Infatti, la posizione assunta dall'amministrazione comunale di Termini Imerese è il linea con il pronunciamento unanime di tutti i sindaci della provincia di Palermo riuniti dal presidente della Provincia, Giovanni Avanti, e alla presenza del sindaco di Palermo, Leoluca Orlando.

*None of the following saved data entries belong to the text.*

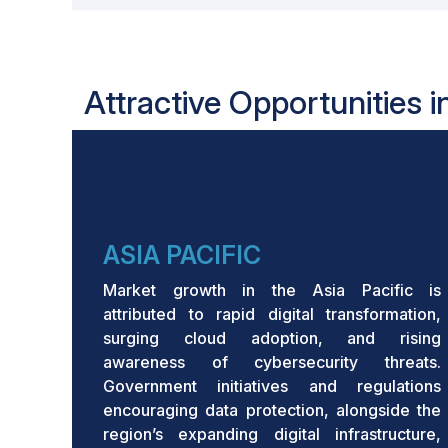
Attractive Opportunities 
ASIA PACIFIC
Market growth in the Asia Pacific is
attributed to rapid digital transformation,
surging cloud adoption, and rising
awareness of cybersecurity threats.
Government initiatives and regulations
encouraging data protection, alongside the
region’s expanding digital infrastructure,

Sfugge davvero il senso di coloro i quali da un lato ritengono fallimentare la politica dei rifiuti del governo Lombardo, e dall'altro alimentano fumose polemiche procedurali che invocano la costituzione della società consortile prevista proprio dall'ultima legge varata dal Parlamento siciliano esitata prima delle dimissioni dello stesso governatore.

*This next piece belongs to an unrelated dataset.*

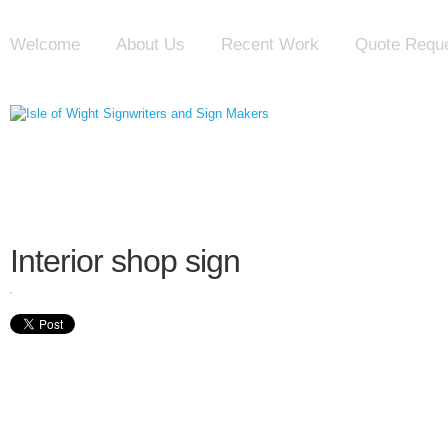
Welcome
About Us
Recent Work
Quote Requ
Interior shop sign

Siamo pronti a ricercare insieme agli altri Comuni ogni opportuna iniziativa per consentire a Ecologia e Ambiente, e al suo personale, di continuare ad operare.
Siamo dinanzi ad un momento davvero difficile che dovrebbe imporre a tutti la massima coesione istituzionale in attesa della seduta straordinaria del Parlamento siciliano già fissata per il 5 settembre proprio per affrontare le questioni poste dell'impugnativa del commissario dello Stato alla recente legge di riforma del sistema dei rifiuti in Sicilia.